Charrue des jardins. Elle diffère de la charrue de labour, & n'a qu'un soc, servant à ratisser les grandes allées des parcs. Cet instrument est composé de deux brancards, de deux traverses de bois & d'un fer tranchant d'environ trois pieds de long, un peu incliné pour mordre d'un pouce dans la terre. Cette charrue peut être conduite à bras, mais on y attele ordinairement un cheval pour la traîner ; & son conducteur appuie dessus par-derrière, afin d'avancer l’ouvrage.
La demi-charrue ou la petite charrue de jardinage, n'est, à proprement parler, qu'une râtissoire fort large montée avec un châssis de bois sur une ou deux roues, & qu'un homme pousse facilement devant lui, lorsqu'il ne s'agit que de nettoyer un terrain léger & sabloneux.

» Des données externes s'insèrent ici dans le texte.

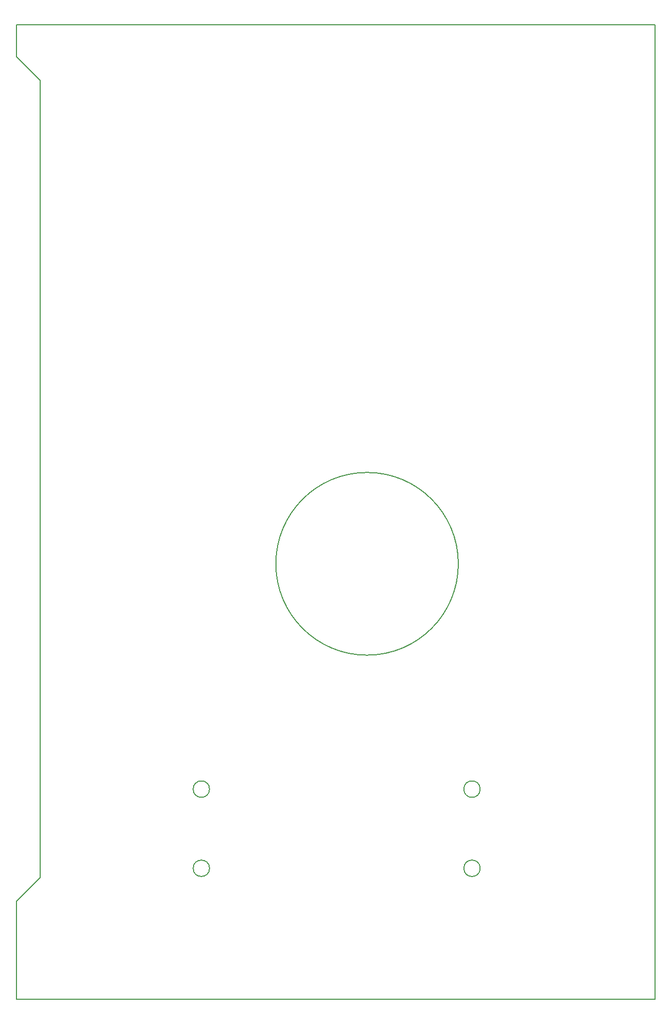
<source format=gbr>
%TF.GenerationSoftware,KiCad,Pcbnew,(6.0.6)*%
%TF.CreationDate,2023-01-12T23:41:02-06:00*%
%TF.ProjectId,bkm-129x-simple,626b6d2d-3132-4397-982d-73696d706c65,rev?*%
%TF.SameCoordinates,Original*%
%TF.FileFunction,Profile,NP*%
%FSLAX46Y46*%
G04 Gerber Fmt 4.6, Leading zero omitted, Abs format (unit mm)*
G04 Created by KiCad (PCBNEW (6.0.6)) date 2023-01-12 23:41:02*
%MOMM*%
%LPD*%
G01*
G04 APERTURE LIST*
%TA.AperFunction,Profile*%
%ADD10C,0.150000*%
%TD*%
%TA.AperFunction,Profile*%
%ADD11C,0.200000*%
%TD*%
G04 APERTURE END LIST*
D10*
X70000000Y-26500000D02*
X66100000Y-26500000D01*
X70000000Y-35650000D02*
X70000000Y-165700000D01*
X142346291Y-165000000D02*
G75*
G03*
X142346291Y-165000000I-1346291J0D01*
G01*
X70000000Y-35650000D02*
X66100000Y-31750000D01*
X97846291Y-152000000D02*
G75*
G03*
X97846291Y-152000000I-1346291J0D01*
G01*
X70000000Y-26500000D02*
X171069300Y-26489500D01*
X70000000Y-165700000D02*
X70000000Y-166500000D01*
X142346291Y-152000000D02*
G75*
G03*
X142346291Y-152000000I-1346291J0D01*
G01*
D11*
X138750000Y-115000000D02*
G75*
G03*
X138750000Y-115000000I-15000000J0D01*
G01*
D10*
X97846291Y-165000000D02*
G75*
G03*
X97846291Y-165000000I-1346291J0D01*
G01*
X171069300Y-26489500D02*
X171069300Y-186489500D01*
X171069300Y-186489500D02*
X66100000Y-186489500D01*
X66100000Y-31750000D02*
X66100000Y-26500000D01*
X66100000Y-170400000D02*
X66100000Y-186489500D01*
X70000000Y-166500000D02*
X66100000Y-170400000D01*
M02*

</source>
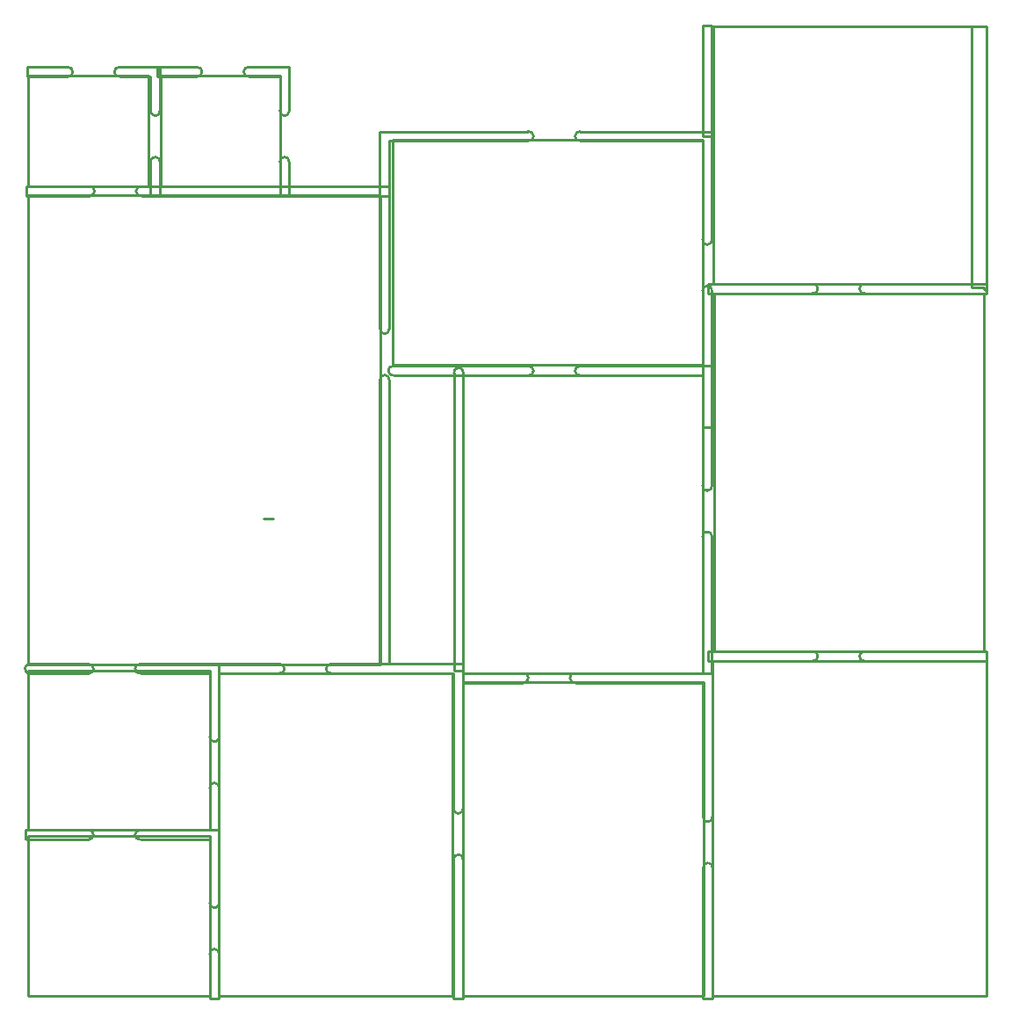
<source format=gko>
G04*
G04 #@! TF.GenerationSoftware,Altium Limited,Altium Designer,20.1.8 (145)*
G04*
G04 Layer_Color=16711935*
%FSLAX25Y25*%
%MOIN*%
G70*
G04*
G04 #@! TF.SameCoordinates,B35A1E83-565F-458B-9861-D0C388072C63*
G04*
G04*
G04 #@! TF.FilePolarity,Positive*
G04*
G01*
G75*
%ADD13C,0.01000*%
D13*
X165097Y236365D02*
G03*
X161554Y236365I-1772J197D01*
G01*
X297638Y266535D02*
G03*
X297638Y270079I197J1772D01*
G01*
X317334D02*
G03*
X317334Y266535I-197J-1772D01*
G01*
X138583Y238976D02*
G03*
X138583Y235433I-197J-1772D01*
G01*
X95472Y335827D02*
G03*
X99016Y335827I1772J-197D01*
G01*
Y316339D02*
G03*
X95472Y316339I-1772J197D01*
G01*
X63976Y348819D02*
G03*
X63976Y352362I197J1772D01*
G01*
X83672D02*
G03*
X83672Y348819I-197J-1772D01*
G01*
X34657Y352362D02*
G03*
X34657Y348819I-197J-1772D01*
G01*
X14961D02*
G03*
X14961Y352362I197J1772D01*
G01*
X50000Y316339D02*
G03*
X46457Y316339I-1772J197D01*
G01*
Y335827D02*
G03*
X50000Y335827I1772J-197D01*
G01*
X259449Y267520D02*
G03*
X255906Y267520I-1772J197D01*
G01*
Y287008D02*
G03*
X259449Y287008I1772J-197D01*
G01*
X209460Y327953D02*
G03*
X209460Y324409I-197J-1772D01*
G01*
X189764D02*
G03*
X189764Y327953I197J1772D01*
G01*
X317334Y130709D02*
G03*
X317334Y127165I-197J-1772D01*
G01*
X297638D02*
G03*
X297638Y130709I197J1772D01*
G01*
X259449Y174213D02*
G03*
X255906Y174213I-1772J197D01*
G01*
Y193701D02*
G03*
X259449Y193701I1772J-197D01*
G01*
X209460Y238976D02*
G03*
X209460Y235433I-197J-1772D01*
G01*
X189764D02*
G03*
X189764Y238976I197J1772D01*
G01*
X137008Y233662D02*
G03*
X133465Y233662I-1772J197D01*
G01*
Y253150D02*
G03*
X137008Y253150I1772J-197D01*
G01*
X42924Y307087D02*
G03*
X42924Y303543I-197J-1772D01*
G01*
X23228D02*
G03*
X23228Y307087I197J1772D01*
G01*
X259646Y48622D02*
G03*
X256102Y48622I-1772J197D01*
G01*
Y68110D02*
G03*
X259646Y68110I1772J-197D01*
G01*
X207491Y122441D02*
G03*
X207491Y118898I-197J-1772D01*
G01*
X187795D02*
G03*
X187795Y122441I197J1772D01*
G01*
X95276Y122441D02*
G03*
X95276Y125984I197J1772D01*
G01*
X72441Y122441D02*
G03*
X72441Y125984I-12916805J1772D01*
G01*
X114972D02*
G03*
X114972Y122441I-197J-1772D01*
G01*
X161417Y71260D02*
G03*
X164961Y71260I1772J-197D01*
G01*
Y51772D02*
G03*
X161417Y51772I-1772J197D01*
G01*
X22835Y122441D02*
G03*
X22835Y125984I197J1772D01*
G01*
X0D02*
G03*
X0Y122441I722J-1772D01*
G01*
X42531Y125984D02*
G03*
X42531Y122441I-197J-1772D01*
G01*
X68898Y98425D02*
G03*
X72441Y98425I1772J-197D01*
G01*
Y78937D02*
G03*
X68898Y78937I-1772J197D01*
G01*
X72441Y15945D02*
G03*
X68898Y15945I-1772J197D01*
G01*
Y35433D02*
G03*
X72441Y35433I1772J-197D01*
G01*
X42531Y62992D02*
G03*
X42531Y59449I-197J-1772D01*
G01*
X-787D02*
G03*
X-787Y62992I-12916805J1772D01*
G01*
X22835Y59449D02*
G03*
X22835Y62992I197J1772D01*
G01*
X255906Y122441D02*
Y174213D01*
X259449Y122441D02*
Y174213D01*
X207491Y122441D02*
X259646D01*
X363779Y272180D02*
Y275308D01*
Y267520D02*
Y270648D01*
Y290819D02*
Y293947D01*
Y286159D02*
Y289287D01*
Y290819D01*
Y270648D02*
Y272180D01*
Y365376D02*
Y367717D01*
Y360716D02*
Y363844D01*
Y365376D01*
Y342077D02*
Y349865D01*
Y360716D01*
Y275308D02*
Y286159D01*
Y293947D02*
Y342077D01*
X357874Y367717D02*
X363779D01*
X255906Y368110D02*
X259449D01*
Y325984D02*
Y368110D01*
X255906Y325984D02*
X259449D01*
X255906D02*
Y368110D01*
X357874Y268898D02*
X362402D01*
X363779Y267520D01*
X357874Y293307D02*
Y367717D01*
X317334Y270079D02*
X363779D01*
Y266535D02*
Y270079D01*
X357874Y268898D02*
Y293307D01*
X165097Y123622D02*
Y236365D01*
X161554Y123622D02*
Y236365D01*
Y123622D02*
X165097D01*
X152463Y125984D02*
X164961D01*
X114972D02*
X127469D01*
X257874Y266535D02*
X297638D01*
X257874Y270079D02*
X297638D01*
X317334Y266535D02*
X363779D01*
X257874D02*
Y270079D01*
X363779Y127165D02*
Y130709D01*
X137008Y303543D02*
Y307087D01*
X42924D02*
X137008D01*
Y324409D01*
X189764D01*
X137008Y253150D02*
Y298425D01*
Y305512D01*
X133465Y303543D02*
Y327953D01*
Y303543D02*
X137008D01*
X95472Y335827D02*
Y348819D01*
X99016Y335827D02*
Y352362D01*
Y303937D02*
Y316339D01*
X95472Y303937D02*
Y316339D01*
Y303937D02*
X99016D01*
X83672Y352362D02*
X99016D01*
X49016Y352362D02*
X63976D01*
X83672Y348819D02*
X95472D01*
X49016D02*
X63976D01*
X49016D02*
Y352362D01*
X-394Y348819D02*
Y352362D01*
Y348819D02*
X14961D01*
X34657D02*
X46457D01*
X-394Y352362D02*
X14961D01*
X34657Y352362D02*
X50000D01*
X46457Y303937D02*
X50000D01*
X46457D02*
Y316339D01*
X50000Y303937D02*
Y316339D01*
Y335827D02*
Y352362D01*
X46457Y335827D02*
Y348819D01*
X209460Y324409D02*
X255906D01*
Y287008D02*
Y324410D01*
Y215748D02*
X259449D01*
X255906D02*
Y267520D01*
X259449Y215748D02*
Y267520D01*
X209460Y327953D02*
X259449D01*
Y287008D02*
Y327953D01*
X133465Y327953D02*
X189764D01*
X257874Y127165D02*
Y130709D01*
X317334Y130709D02*
X363779D01*
X317334Y127165D02*
X363779D01*
X257874Y130709D02*
X297638D01*
X257874Y127165D02*
X297638D01*
X259449Y193701D02*
Y238976D01*
X255906Y193701D02*
Y235433D01*
X209460Y238976D02*
X259449D01*
X209460Y235433D02*
X255906D01*
Y122441D02*
X259449D01*
X138583Y238976D02*
X189764D01*
X138583Y235433D02*
X189764D01*
X133465Y125984D02*
X137008D01*
X-787Y303543D02*
Y307087D01*
X89370Y181102D02*
X92913D01*
X133465Y125984D02*
Y233662D01*
X137008Y125984D02*
Y233662D01*
X133465Y253150D02*
Y303543D01*
X42924Y303543D02*
X133465D01*
X-787Y307087D02*
X23228D01*
X-787Y303543D02*
X23228D01*
X164961Y118898D02*
Y122441D01*
X256102Y-787D02*
X259646D01*
X256102D02*
Y48622D01*
X259646Y-787D02*
Y48622D01*
Y68110D02*
Y122441D01*
X256102Y68110D02*
Y118898D01*
X207491Y118898D02*
X256102D01*
X164961Y122441D02*
X187795D01*
X164961Y118898D02*
X187795D01*
X72441Y122441D02*
X95276D01*
X72441Y125984D02*
X95276D01*
X114972Y122441D02*
X161417D01*
X161417Y71260D02*
Y122441D01*
X164961Y71260D02*
Y125984D01*
X127469D02*
X152463D01*
X164961Y-787D02*
Y51772D01*
X161417Y-787D02*
Y51772D01*
Y-787D02*
X164961D01*
X0Y122441D02*
X22835D01*
X0Y125984D02*
X22835D01*
X42531Y122441D02*
X68898D01*
Y98425D02*
Y122441D01*
X72441Y98425D02*
Y125591D01*
X42531Y125984D02*
X72441D01*
Y62992D02*
Y78937D01*
X68898Y62992D02*
Y78937D01*
Y62992D02*
X72441D01*
X68898Y-787D02*
X72441D01*
X68898D02*
Y15945D01*
X72441Y-787D02*
X72441Y-787D01*
Y15945D01*
Y62599D02*
Y62992D01*
X42531D02*
X72441D01*
Y35433D02*
Y62599D01*
X68898Y35433D02*
Y59449D01*
X42531D02*
X68898D01*
X-787Y62992D02*
X22835D01*
X-787Y59449D02*
X22835D01*
X255906Y239370D02*
X138189D01*
Y324803D01*
X255906D02*
X138189D01*
X255906Y239370D02*
Y324803D01*
X72441Y0D02*
Y122441D01*
X161024D01*
Y0D02*
Y122441D01*
X72441Y0D02*
X161024D01*
X259646Y0D02*
Y127165D01*
X363583D01*
Y0D02*
Y127165D01*
X259646Y0D02*
X363583D01*
X362598Y266535D02*
Y130709D01*
X260236D01*
Y266535D02*
Y130709D01*
X362598Y266535D02*
X260236D01*
X357874Y367717D02*
Y270079D01*
X259842D01*
Y367717D02*
Y270079D01*
X357874Y367717D02*
X259842D01*
X164961Y0D02*
Y119291D01*
X256299D01*
Y0D02*
Y119291D01*
X164961Y0D02*
X256299D01*
X87Y125929D02*
Y303882D01*
X133551D01*
Y125929D02*
Y303882D01*
X87Y125929D02*
X133551D01*
X255905Y235441D02*
Y122449D01*
X164961D01*
Y235441D02*
Y122449D01*
X255905Y235441D02*
X164961D01*
X45500Y307087D02*
X0D01*
Y349087D01*
X45500D02*
X0D01*
X45500Y307087D02*
Y349087D01*
X50169D02*
X95669D01*
Y307087D01*
X50169D02*
X95669D01*
X50169Y349087D02*
Y307087D01*
X-0Y62992D02*
Y123622D01*
X68897D01*
Y62992D02*
Y123622D01*
X-0Y62992D02*
X68897D01*
X0Y0D02*
Y60630D01*
X68898D01*
Y0D02*
Y60630D01*
X0Y0D02*
X68898D01*
M02*

</source>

Charrue-ratissoire. Elle est composée de trois morceaux de bois enchâssés l’un dans l'autre, & d'un fer tranchant d'environ trois pieds de longueur ; trois morceaux de bois font autant de côtés du quarré, & le tranchant fait le quatrième par en bas. Le tranchant est un peu incliné pour mordre environ d'un pouce dans les allées. Quand un cheval traîne cette machine, & que l'homme qui la conduit par un guide appuie assez fortement dessus, si le cheval va aisément, on avance l’ouvrage en peu de tems.